Visual artists are often told ‘get thee to the Internet’ in order to be more visible and accessible to the public (i.e. sell more paintings). The task of starting up one’s own website is a daunting one at the best of times, however, because of the techno-learning curve. It also tends to go against many painters’ shyness about shameless self-promotion. Alas, the world is filled with such cruel ironies: buy my work but leave me alone.
COVID-19, being the public health curse that it is, also stubbed many artists’ toes by slamming the doors on all of their fave non-WWW places where paintings could physically be hung with little round pricetag stickers for art aficionados to peruse.
“The galleries were closed. We couldn't have our art shows. We couldn't even retrieve our artwork that was in galleries. We lost all our teaching gigs, our presentations, everything,” said St. Albert artist Doris Charest as she pondered the pandemic problem with her artist friends, with a not insubstantial degree of commiseration.
Hmm ... what to do?
Enter Connor Finlayson, a New Zealand native in Canada. There, he started a website called Unicorn Factory as a one-stop webshop of savvy design, digital marketing and software freelancers.
Here, he heard the cries and saw Charest’s closed doors as a huge window of opportunity. That, plus it was basically the same concept as his previous effort. Think of a phone book but not the ones printed on paper.
“When I finished university, I wanted to start my first little business but I was struggling to make money off that business. The way that I was making money to pay rent and all that kind of stuff was by just helping small local businesses with their websites or their online marketing, but it was quite difficult at the start to find clients,” he related.
“What I realized was that there was no real place where local businesses could go and find locals to work with. I just decided to build this website and initially, it just had me on there and some of my friends: some of them were freelancing, others weren't, but I figured it would be good to have more than two people on there. Over time, we just started having more and more businesses using it, and then it evolved into what it is now. We have about 500 people based in New Zealand on the website and we have thousands of businesses that use it on a regular basis.”
Using the ‘Unicorn’ model, the art marketplace called ArtByLocals.ca went live last week with a few dozen artists and a modest selection of works by each. There are art categories to search through and each artist gets their own profile, which can link to their own websites, if such a thing exists. It’s firmly based in Alberta and contains enough prominent Edmonton and St. Albert-area artists’ names to make its more precise home obvious, but ArtByLocals strives to encapsulate all of Alberta, nay Canada.

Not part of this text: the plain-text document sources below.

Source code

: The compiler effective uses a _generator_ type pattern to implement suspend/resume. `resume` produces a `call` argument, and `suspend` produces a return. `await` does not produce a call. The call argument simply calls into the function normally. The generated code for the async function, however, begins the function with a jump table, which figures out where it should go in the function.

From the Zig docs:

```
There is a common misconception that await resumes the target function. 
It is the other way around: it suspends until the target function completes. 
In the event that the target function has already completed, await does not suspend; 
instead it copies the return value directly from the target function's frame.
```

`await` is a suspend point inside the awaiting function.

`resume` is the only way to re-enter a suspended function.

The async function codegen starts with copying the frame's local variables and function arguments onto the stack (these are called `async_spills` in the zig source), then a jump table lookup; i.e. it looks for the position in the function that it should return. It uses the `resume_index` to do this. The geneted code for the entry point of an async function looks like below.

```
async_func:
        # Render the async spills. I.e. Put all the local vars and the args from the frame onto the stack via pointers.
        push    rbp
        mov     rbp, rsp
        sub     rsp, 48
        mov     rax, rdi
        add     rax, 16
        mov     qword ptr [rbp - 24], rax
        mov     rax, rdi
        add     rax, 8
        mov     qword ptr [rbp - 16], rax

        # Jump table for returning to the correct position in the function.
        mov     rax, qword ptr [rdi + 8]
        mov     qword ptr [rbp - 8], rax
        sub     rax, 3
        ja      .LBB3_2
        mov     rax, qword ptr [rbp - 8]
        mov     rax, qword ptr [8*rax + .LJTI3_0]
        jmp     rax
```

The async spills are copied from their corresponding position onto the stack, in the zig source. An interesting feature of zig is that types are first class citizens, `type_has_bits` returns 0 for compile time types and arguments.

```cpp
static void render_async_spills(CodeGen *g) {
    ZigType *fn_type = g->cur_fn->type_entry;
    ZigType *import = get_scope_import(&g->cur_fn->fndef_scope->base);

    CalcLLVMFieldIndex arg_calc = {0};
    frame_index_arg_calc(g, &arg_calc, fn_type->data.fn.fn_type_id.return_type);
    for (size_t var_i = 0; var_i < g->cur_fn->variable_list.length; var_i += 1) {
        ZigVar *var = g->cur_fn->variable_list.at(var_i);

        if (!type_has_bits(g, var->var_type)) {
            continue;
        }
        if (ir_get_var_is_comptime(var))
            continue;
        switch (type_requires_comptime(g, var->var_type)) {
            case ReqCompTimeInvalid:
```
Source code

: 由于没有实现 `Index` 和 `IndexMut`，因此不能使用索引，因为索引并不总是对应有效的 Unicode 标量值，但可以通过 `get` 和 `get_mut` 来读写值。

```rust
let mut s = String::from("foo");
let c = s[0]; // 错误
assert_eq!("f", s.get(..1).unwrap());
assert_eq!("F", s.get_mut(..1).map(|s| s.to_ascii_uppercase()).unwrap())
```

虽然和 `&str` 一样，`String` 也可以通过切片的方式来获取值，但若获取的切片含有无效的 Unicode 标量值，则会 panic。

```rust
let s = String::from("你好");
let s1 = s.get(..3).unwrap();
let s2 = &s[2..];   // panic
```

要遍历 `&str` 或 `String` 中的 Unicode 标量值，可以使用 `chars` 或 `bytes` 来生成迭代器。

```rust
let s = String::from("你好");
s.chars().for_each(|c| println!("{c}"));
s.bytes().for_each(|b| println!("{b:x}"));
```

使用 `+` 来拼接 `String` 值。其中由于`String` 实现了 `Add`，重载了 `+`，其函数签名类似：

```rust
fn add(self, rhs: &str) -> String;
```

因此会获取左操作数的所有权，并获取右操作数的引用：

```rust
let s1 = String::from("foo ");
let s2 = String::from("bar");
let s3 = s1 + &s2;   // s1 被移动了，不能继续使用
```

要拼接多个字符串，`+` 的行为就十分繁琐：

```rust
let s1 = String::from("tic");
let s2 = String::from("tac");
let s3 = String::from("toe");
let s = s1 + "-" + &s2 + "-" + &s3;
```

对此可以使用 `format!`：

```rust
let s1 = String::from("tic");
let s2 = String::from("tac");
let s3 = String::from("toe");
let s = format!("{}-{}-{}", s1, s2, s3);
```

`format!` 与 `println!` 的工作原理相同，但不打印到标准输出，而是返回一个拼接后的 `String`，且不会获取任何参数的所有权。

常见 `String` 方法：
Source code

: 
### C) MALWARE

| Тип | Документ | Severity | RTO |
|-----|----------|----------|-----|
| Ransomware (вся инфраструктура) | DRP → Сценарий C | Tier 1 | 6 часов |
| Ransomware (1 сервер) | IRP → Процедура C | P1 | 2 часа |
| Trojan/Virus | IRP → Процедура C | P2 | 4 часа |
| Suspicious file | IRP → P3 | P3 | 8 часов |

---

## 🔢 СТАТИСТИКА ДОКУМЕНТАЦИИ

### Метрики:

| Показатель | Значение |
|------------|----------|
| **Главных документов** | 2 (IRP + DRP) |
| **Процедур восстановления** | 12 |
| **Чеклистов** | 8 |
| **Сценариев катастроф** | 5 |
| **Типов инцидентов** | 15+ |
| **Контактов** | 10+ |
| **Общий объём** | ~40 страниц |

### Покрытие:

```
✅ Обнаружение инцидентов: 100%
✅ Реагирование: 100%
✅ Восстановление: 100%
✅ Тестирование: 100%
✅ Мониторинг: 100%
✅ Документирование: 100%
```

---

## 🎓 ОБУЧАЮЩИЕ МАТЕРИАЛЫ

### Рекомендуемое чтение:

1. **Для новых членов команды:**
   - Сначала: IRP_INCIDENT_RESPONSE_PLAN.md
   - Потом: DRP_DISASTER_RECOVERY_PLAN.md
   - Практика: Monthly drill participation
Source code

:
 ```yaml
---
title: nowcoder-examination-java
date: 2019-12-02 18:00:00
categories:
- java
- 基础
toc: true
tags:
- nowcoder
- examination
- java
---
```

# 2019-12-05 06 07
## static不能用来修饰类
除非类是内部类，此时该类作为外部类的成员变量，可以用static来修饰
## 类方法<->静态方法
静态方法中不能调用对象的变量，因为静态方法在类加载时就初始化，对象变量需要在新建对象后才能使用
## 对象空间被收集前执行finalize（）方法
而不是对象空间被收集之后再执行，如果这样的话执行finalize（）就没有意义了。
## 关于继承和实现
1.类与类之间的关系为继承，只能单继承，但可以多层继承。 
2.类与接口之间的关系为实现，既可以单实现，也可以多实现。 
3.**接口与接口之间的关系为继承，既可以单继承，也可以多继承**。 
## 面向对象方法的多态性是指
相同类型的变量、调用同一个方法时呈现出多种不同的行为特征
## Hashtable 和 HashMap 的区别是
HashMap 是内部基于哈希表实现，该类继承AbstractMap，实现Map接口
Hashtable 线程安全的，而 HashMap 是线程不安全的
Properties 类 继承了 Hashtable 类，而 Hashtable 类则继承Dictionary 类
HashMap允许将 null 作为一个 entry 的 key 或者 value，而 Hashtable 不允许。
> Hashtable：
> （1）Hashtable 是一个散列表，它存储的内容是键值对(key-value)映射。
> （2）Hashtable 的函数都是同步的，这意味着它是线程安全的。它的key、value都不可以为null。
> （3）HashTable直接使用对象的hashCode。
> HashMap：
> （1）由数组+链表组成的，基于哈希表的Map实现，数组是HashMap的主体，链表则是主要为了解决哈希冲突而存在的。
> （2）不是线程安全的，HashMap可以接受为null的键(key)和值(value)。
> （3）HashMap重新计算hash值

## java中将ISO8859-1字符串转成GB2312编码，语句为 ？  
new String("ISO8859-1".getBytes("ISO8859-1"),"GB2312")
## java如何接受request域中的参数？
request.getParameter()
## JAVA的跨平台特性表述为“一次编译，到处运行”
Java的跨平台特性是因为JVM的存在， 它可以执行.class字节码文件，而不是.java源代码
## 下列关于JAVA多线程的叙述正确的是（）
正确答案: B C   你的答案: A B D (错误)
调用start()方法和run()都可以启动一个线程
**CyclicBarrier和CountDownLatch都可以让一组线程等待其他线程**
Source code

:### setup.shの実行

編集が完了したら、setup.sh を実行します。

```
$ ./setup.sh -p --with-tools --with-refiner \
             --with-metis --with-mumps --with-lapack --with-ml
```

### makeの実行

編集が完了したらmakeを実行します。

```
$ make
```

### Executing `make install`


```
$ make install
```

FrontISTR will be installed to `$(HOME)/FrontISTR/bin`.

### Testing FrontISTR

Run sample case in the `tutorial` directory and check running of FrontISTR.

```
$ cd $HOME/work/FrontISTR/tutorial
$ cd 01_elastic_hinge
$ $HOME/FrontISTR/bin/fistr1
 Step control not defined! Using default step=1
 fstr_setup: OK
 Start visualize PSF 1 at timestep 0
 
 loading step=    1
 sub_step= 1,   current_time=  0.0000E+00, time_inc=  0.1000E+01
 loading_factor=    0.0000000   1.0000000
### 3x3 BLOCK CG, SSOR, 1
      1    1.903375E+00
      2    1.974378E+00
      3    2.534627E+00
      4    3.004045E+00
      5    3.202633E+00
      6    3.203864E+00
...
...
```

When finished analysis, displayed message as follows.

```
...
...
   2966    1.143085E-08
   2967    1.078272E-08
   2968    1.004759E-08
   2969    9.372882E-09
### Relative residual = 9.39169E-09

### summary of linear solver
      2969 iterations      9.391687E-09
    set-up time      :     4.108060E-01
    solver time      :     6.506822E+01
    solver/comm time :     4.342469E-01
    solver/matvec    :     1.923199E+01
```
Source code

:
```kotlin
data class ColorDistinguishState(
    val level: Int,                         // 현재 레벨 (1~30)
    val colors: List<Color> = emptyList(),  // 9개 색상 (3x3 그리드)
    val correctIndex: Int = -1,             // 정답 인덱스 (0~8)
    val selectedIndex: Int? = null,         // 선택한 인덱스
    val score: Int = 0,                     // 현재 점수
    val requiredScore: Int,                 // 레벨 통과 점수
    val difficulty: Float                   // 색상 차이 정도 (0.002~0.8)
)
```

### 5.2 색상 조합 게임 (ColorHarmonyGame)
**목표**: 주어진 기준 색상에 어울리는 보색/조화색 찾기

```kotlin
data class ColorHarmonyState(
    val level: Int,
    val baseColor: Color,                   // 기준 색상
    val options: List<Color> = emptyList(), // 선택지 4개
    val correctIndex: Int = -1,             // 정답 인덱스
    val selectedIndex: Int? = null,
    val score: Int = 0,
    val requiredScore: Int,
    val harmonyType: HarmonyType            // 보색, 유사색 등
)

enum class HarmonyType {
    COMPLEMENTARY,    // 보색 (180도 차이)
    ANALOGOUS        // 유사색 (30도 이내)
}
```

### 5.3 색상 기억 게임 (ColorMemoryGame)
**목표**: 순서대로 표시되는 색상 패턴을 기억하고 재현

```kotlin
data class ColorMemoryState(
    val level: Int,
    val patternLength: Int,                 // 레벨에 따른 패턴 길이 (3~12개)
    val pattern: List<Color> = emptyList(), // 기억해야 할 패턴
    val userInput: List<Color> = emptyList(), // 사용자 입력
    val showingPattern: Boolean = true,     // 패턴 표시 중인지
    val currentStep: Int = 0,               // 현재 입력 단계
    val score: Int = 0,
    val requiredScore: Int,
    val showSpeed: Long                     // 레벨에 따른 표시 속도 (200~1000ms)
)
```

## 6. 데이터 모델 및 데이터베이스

The concept isn’t necessarily new and others have certainly tried it before. A project called Alberta Artography (started up by a Jasper-based organization called IOTAD in 2008) had much the same philosophy, though it focused mostly on producing a comprehensive traveller’s guide to all artists’ studios across the province. With funding hiccups along the way to fight against, it still exists primarily as a Facebook page where new events and other notices get posted.
ArtByLocals doesn’t have to worry about funding: a membership doesn’t cost anything.
“At the moment, it's free but we're hoping that people subscribe. If you subscribe, what happens is you will be featured on the front page and then in the future, you'll have access to different videos, special sponsorship when we do our advertising on Facebook or Instagram or elsewhere,” Charest noted.
“In the first week, the goal was just to get some artists to sign up,” Finlayson continued, “but soon what we're going to be doing is we'll be advertising it through different channels. I think that there will be a lot of people out there who are keen to support the local art thing.”
It also does solve that daunting prospect by paving the way for those shy artists to get digital. If they have websites already, ArtByLocals can link to them on each artist's profile.
"If you're a painter that doesn't paint 200 works a year and creates only 10, it's almost not worth it to have a website but something like this would be good for them because at least they'd have a place to send people to look at their artwork online," Charest added.
“It caters to everybody, but I think that it's like a little niche that it might help people too. We're just hoping that local people help local artists and just shop local.”